InfoQ recently published a new talk by Adrian Cockroft, Managing Failure Modes in Microservice Architectures.
It’s a good talk, but I think the title is a little restrictive. Many of the problems with microservices are problems with all computer systems – it’s just that microservices punish mistakes more brutally.
In a recent job interview I was asked if I could deal with the specific demands of microservices when (the interviewer felt) much of my experience involved monoliths or small groups of services. My response was that principles such as loose coupling, monitoring, and resilience are needed in all systems .
It’s a rare system that has no external dependencies. I once worked with a monolithic system that made a call to Salesforce as part of the login process. When Saleforce went down, users could not log into the system. The issue was obvious – we had to manage failures in the external dependency. Microservices, by involving many more dependencies, force people to engage with this; or else, suffer massive disruption and downtime.
One of the most interesting things about Cockroft’s talk was his observation about the problem with disaster recovery:
Your switching processes, and code, and practices are not well-tested. You’ve got an unreliable switch between your primary and backup datacenter.
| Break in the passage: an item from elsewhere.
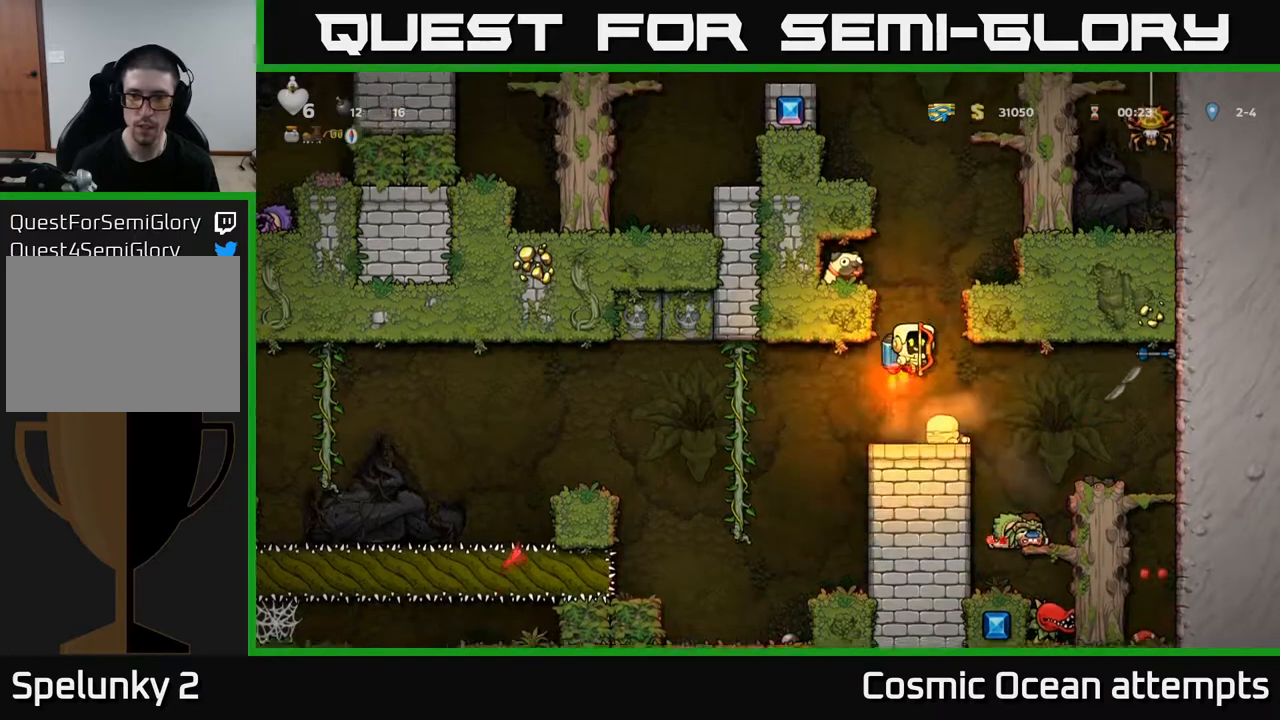
{"buttons": ["A"], "right_stick": "center", "events": [[50, "A", "up"], [417, "A", "down"]]}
You might as well just not have the backup datacenter.
The answer here is to make the failure systems part of the normal workings; to be constantly switching between datacenters, for example.
There was also an interested related point about the chaos monkey. This was not just about testing resilience:
We were enforcing autoscaling. We wanted to be able to scale down. If you think of an autoscaler scaling up and scaling down, to scale down, it has to be able to kill instances. The Chaos Monkey was there to enforce the ability to scale down horizontally scaled workloads. That was actually what it was for. It was to make sure you didn’t put stateful machine, stateful workloads in autoscalers. Then you can have this badge of honor gamified a bit. “My app survived all of this chaos testing, and it’s running in this super high availability environment, and your app didn’t. Do you mean your app’s not important?” You can gamify it a bit.
Many of the principles discussed in relation to massive companies such as Netflix are needed by everyone. The good thing about this is that the tools being produced empower companies of all sizes. Microservices enforce a more mature attitude to failure; but failures occur in systems of all sizes.